Among the lines below, count those with "that". Give only the number.

*** The data ***

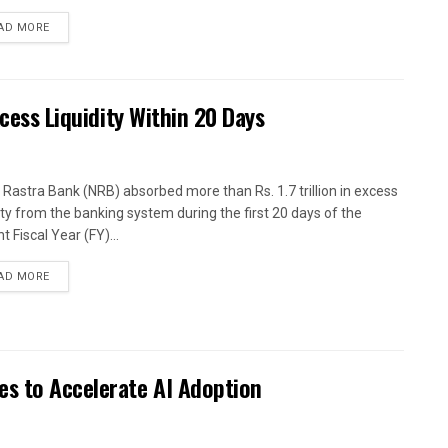
AD MORE
xcess Liquidity Within 20 Days
 Rastra Bank (NRB) absorbed more than Rs. 1.7 trillion in excess
dity from the banking system during the first 20 days of the
t Fiscal Year (FY)...
AD MORE
es to Accelerate AI Adoption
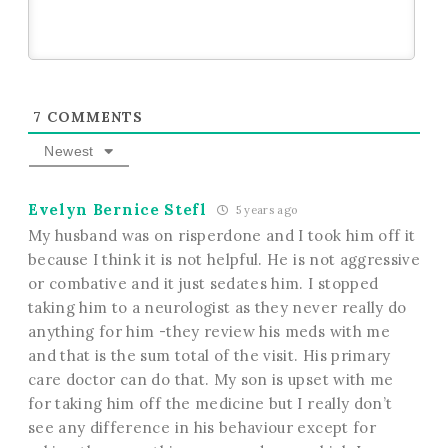
7
COMMENTS
Newest
Evelyn Bernice Stefl
5 years ago
My husband was on risperdone and I took him off it
because I think it is not helpful. He is not aggressive
or combative and it just sedates him. I stopped
taking him to a neurologist as they never really do
anything for him -they review his meds with me
and that is the sum total of the visit. His primary
care doctor can do that. My son is upset with me
for taking him off the medicine but I really don’t
see any difference in his behaviour except for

*** End of The data ***

_Task solution_. 2